Angela reclined in that louche manner she always affects on a Thursday evening in an attempt to counteract the deep sense of thalanasea that sweeps over her at the loss of Top of the Pops, fixed me with a gaze she imagined was suffused with ennui, and breathed, 'What is veal?'

Now, as a vegan I'm used to being peppered with all kinds of arcane and/or vacuous questions by flesh-chewers ('Can you eat potatoes?' being a particular low point), but I'm rarely quizzed about the corpses of our fellow scentient beings, so Angela's enquiry caught me somewhat on the hop. Rallying quickly, I had no sooner launched into an explanation of how the calves are hung upside down to have their throats slit when Angela cut me short.

'No, no, not veal - real - what is real?'

'Ah,' I replied, 'real.' And being the inveterate sage that I am, I began to tell her a story.

'Long long ago, way back in the early days of May 2015, an incident occurred in the online rĂ´le-playing adventure Guild Wars 2. (No, stay with me.) One player had used a cheat programme in order to enable his character - appropriately named DarkSide - to kill off powerful rivals and generally pillage the fantasy world. Other players recorded video of certain of these crimes and sent them to the security chief at Guild Wars' developer ArenaNet. He duly took control of DarkSide and, after stripping him of his stolen armour, caused him to plunge to his death from a high platform. This execution (bit.ly/1RwgISs) has been watched by over a million people.

'So, video was taken of "crimes" that in fact only amounted to the illicit reordering of pixels. No one was actually killed and nothing was actually stolen. DarkSide had no inkling that he was alive and so no possible way of feeling sad, afraid or anything else before his execution. Nothing real happened here at all.

'However, to other players in the game, the illicit reordering of a series of digital pixels had very real implications for them - so much so that they almost certainly moaned about it down the pub. Really, really moaned. And, lest we forget, over a million real people watched the death of someone who was never, in any meaningful sense, alive.'

In other news, this discussion with Angela never really occurred and, indeed, Angela herself never existed. The only thing real about the exchange is that you have read it and looked up the word thalanasea only to discover that it too is not real.

So where do you draw the line? Is the illfated DarkSide less real than the people who watched his demise? If you've just screamed, 'Yes! Yes! Of course he's less real!' at a magazine then you might want to consider faith - how real is that? If it's merely the way you've ordered the neurons in your brain to fire, it's really only as real DarkSide. In fact, perhaps even less so - would over a million people be able to testify that your faith actually exists?

§ **What to do**
Translate this sentence from the piece on what counts as real into Spanish: "DarkSide had no inkling that he was alive and so no possible way of feeling sad, afraid or anything else before his execution."

§ **Entries supplied**
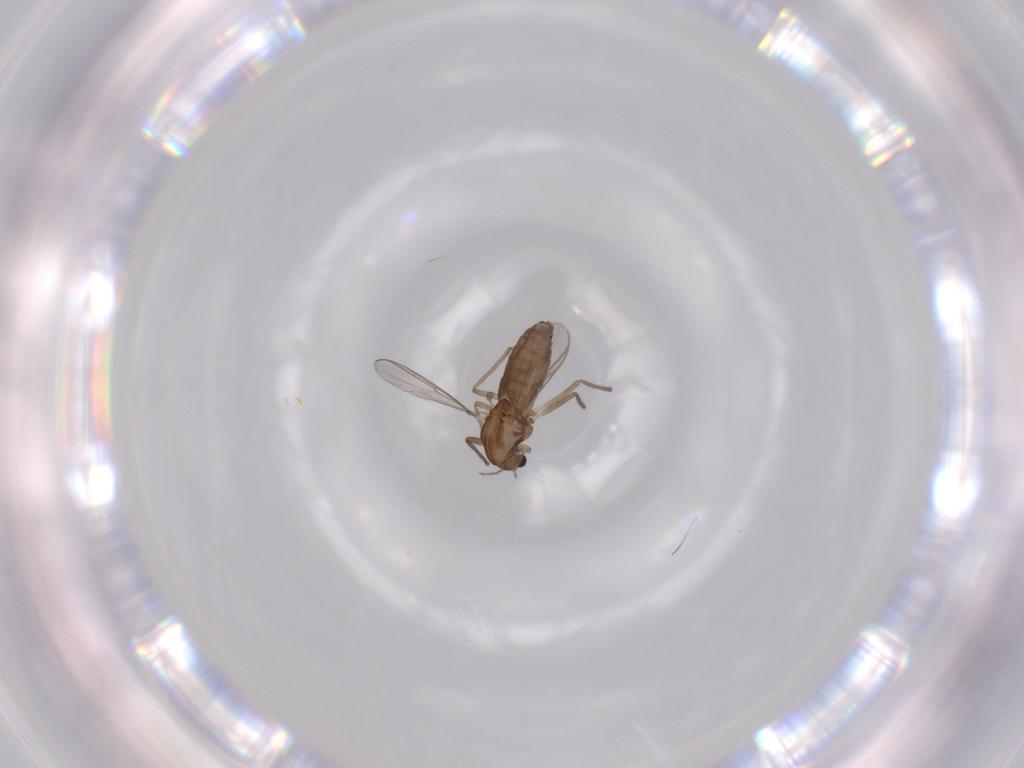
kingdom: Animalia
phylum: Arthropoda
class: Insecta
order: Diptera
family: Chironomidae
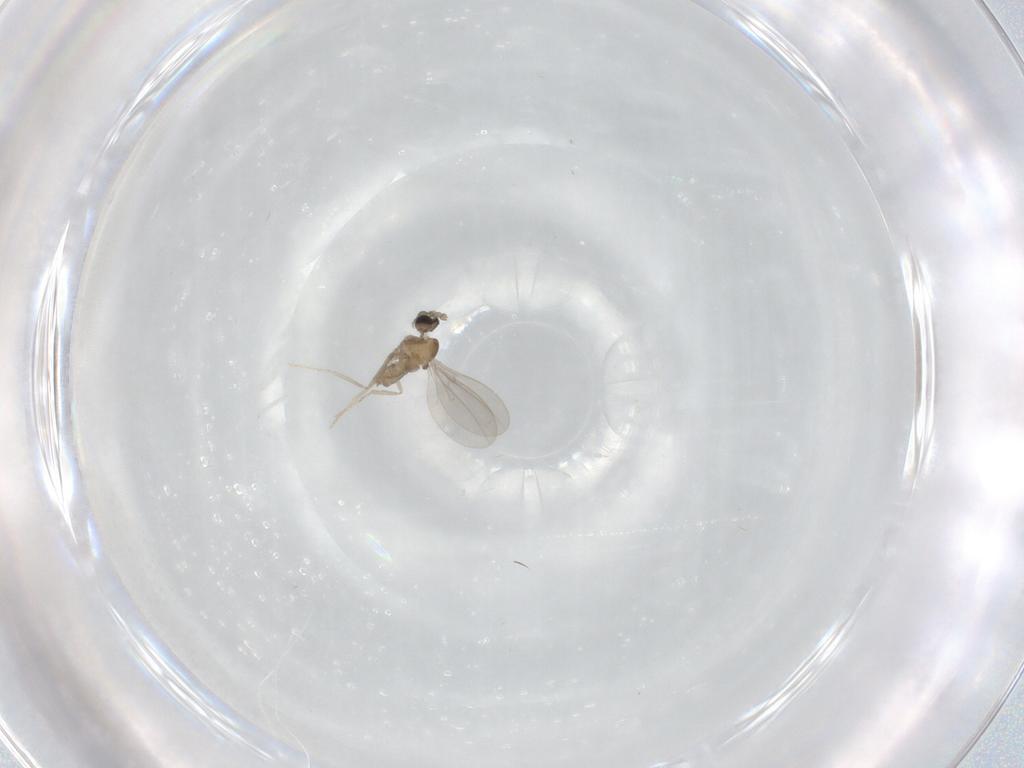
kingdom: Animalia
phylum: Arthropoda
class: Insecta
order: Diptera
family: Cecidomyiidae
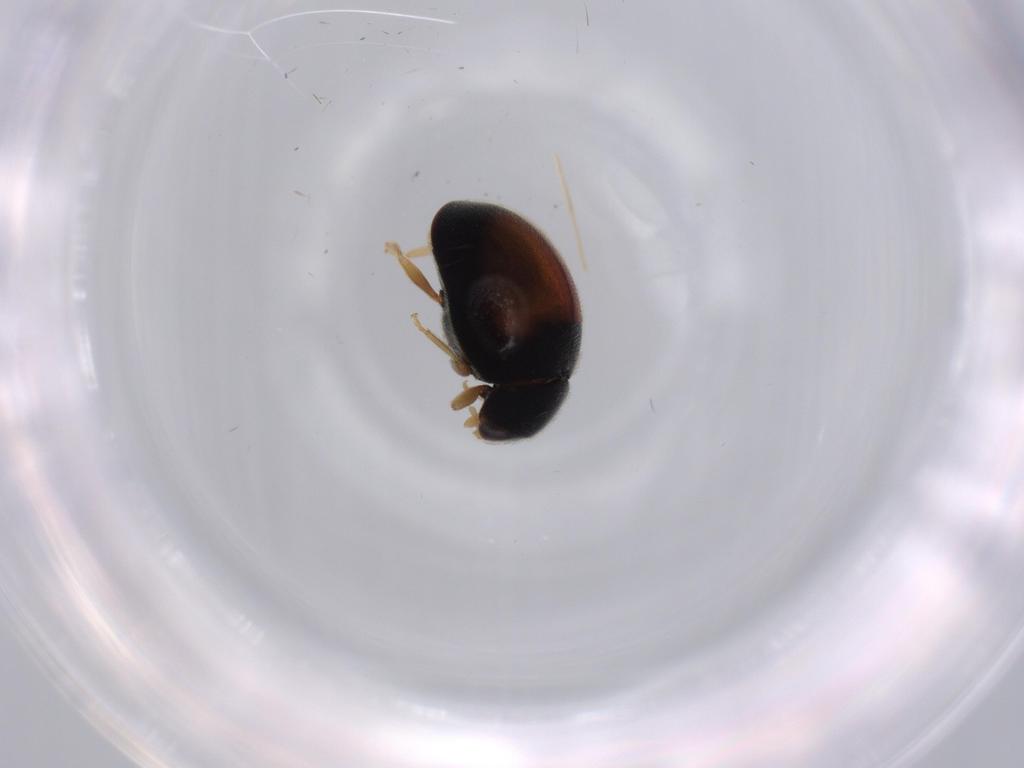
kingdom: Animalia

§ **Task solution**
DarkSide no tenía la menor idea de que estaba vivo y, por lo tanto, no tenía ninguna manera posible de sentirse triste, asustado ni ninguna otra cosa antes de su ejecución.